Segment Start: The input

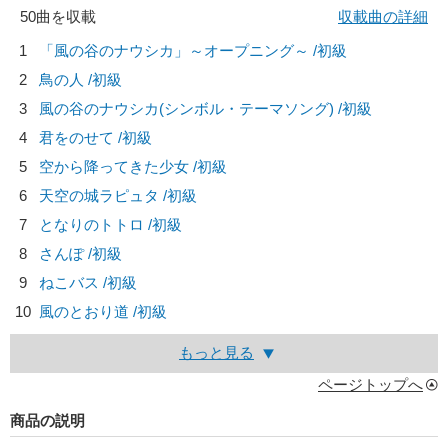
50曲を収載
収載曲の詳細
1
「風の谷のナウシカ」～オープニング～ /初級
2
鳥の人 /初級
3
風の谷のナウシカ(シンボル・テーマソング) /初級
4
君をのせて /初級
5
空から降ってきた少女 /初級
6
天空の城ラピュタ /初級
7
となりのトトロ /初級
8
さんぽ /初級
9
ねこバス /初級
10
風のとおり道 /初級
もっと見る
ページトップへ
商品の説明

Segment End: The input

- [Exercise goal]
Print out every entry above without changing a word, and leave out the pictures.

- [Your response]
50曲を収載
収載曲の詳細
1
「風の谷のナウシカ」～オープニング～ /初級
2
鳥の人 /初級
3
風の谷のナウシカ(シンボル・テーマソング) /初級
4
君をのせて /初級
5
空から降ってきた少女 /初級
6
天空の城ラピュタ /初級
7
となりのトトロ /初級
8
さんぽ /初級
9
ねこバス /初級
10
風のとおり道 /初級
もっと見る
ページトップへ
商品の説明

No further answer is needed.